ROLB James Harrison vs. LT Joe Thomas
It’s been a marquee match-up since 2007, Thomas’s rookie year and Harrison’s first year as a starter. It’s a longshot, but this could be Harrison’s final game in a Steelers uniform, so he’s playing just as much for his legacy in Pittsburgh as he is for potential free-agent suitors if he’s released after this year.
Thomas is still one of the game’s best pass protectors, and even in yet another meager offensive season for Cleveland, Thomas has shined. Harrison got the better of him in their first meeting, a 20-14 Browns win, and Harrison has looked stronger with each passing game. Pressuring the inexperienced Lewis will cause problems for a Browns offensive unit that isn’t expected to produce much on that side of the ball.
WR Antonio Brown vs. CB Joe Haden
Brown got the better of Haden on a sideline hook route last year, leading to Brown’s longest career catch (79 yards) in the Steelers’ 14-3 win in Week 14. Brown hadn’t had a big play like that until last week, when he scored from 60 yards out against Cincinnati. The absence of Mike Wallace in this game could mean a few more and deeper routes for Brown, who’s been kept primarily as a between-the-numbers receiver this year.
Haden, like Thomas, is one of the few bright spots on a beleaguered Browns team. While inconsistent, the Browns’ defense has shown flashes of high-level ability this year, especially in their secondary, and Haden’s all-around skills are a big part of that. His open-field tackling ability and run support along with his coverage ability anywhere on the field makes him one of the best all-around cornerbacks in the game. Expect him to spend time on Brown and Emmanuel Sanders – Wallace’s replacement – in this game.
LB Lawrence Timmons vs. RB Montario Hardesty
The Steelers have a very strong possibility of becoming the first team since the 1991 Philadelphia Eagles to lead the NFL in passing and rushing yards against. The lack of Browns’ starting players in the lineup Sunday is a big reason for that, but Cleveland’s Hardesty is an intriguing talent. He has good size and quick feet, suggesting he could make an impact.

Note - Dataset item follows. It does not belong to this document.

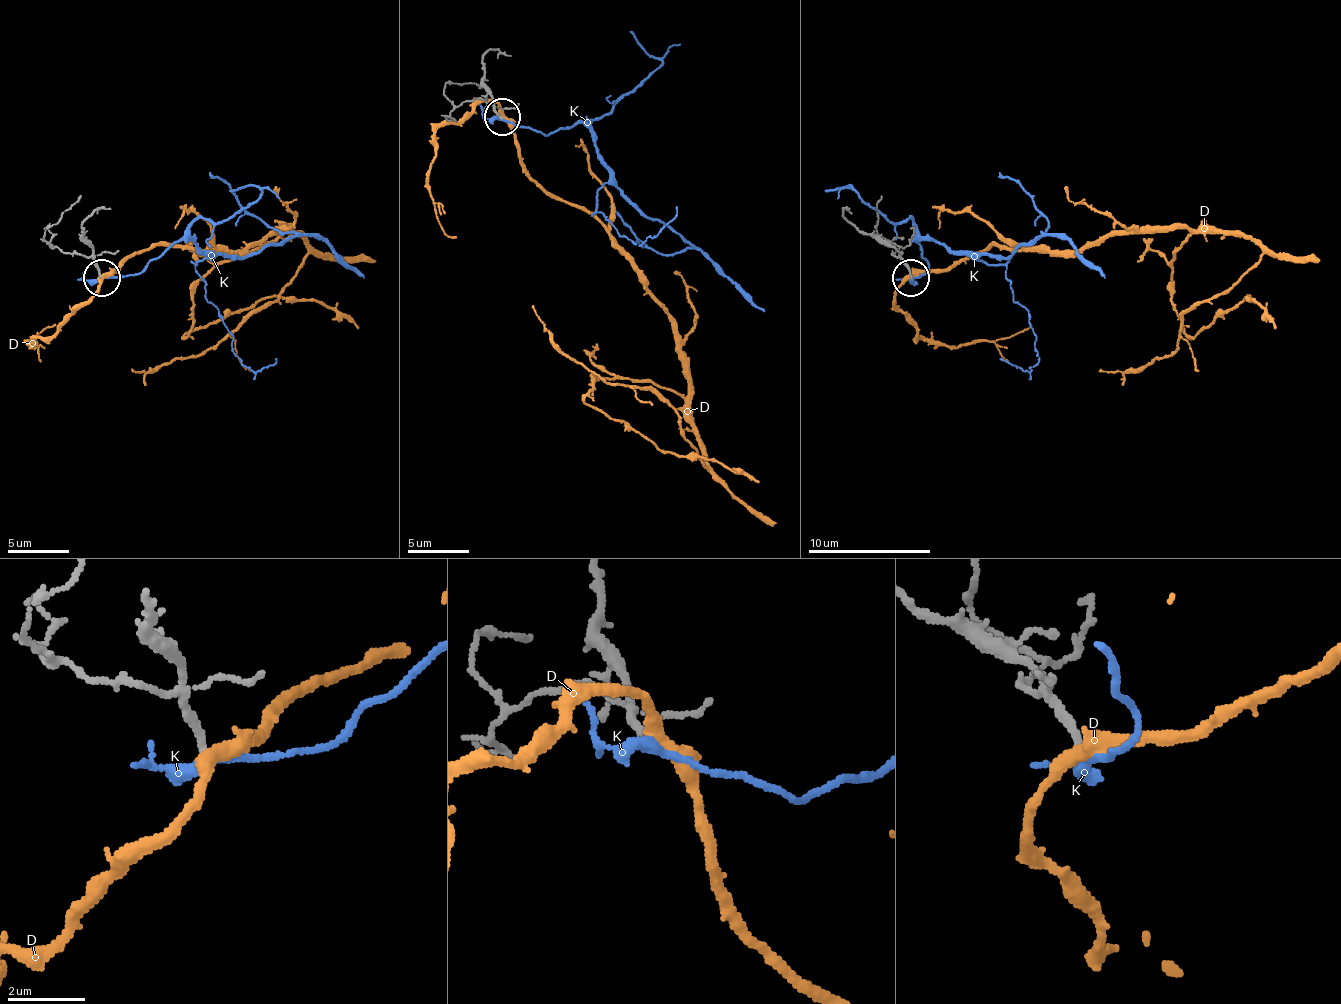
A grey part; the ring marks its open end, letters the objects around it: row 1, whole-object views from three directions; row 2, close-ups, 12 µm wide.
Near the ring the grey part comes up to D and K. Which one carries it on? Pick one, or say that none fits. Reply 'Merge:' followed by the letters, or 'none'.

Timmons has been one of the better linebackers in the AFC this season. He played perhaps his best game this year against Cincinnati, as the Steelers stuffed the Bengals’ running game for 14 yards on 16 carries. Starting a third-string quarterback, the Browns will need to work to establish the run to help set up a more complex passing attack. Or simply to prevent their young quarterback from throwing multiple interceptions.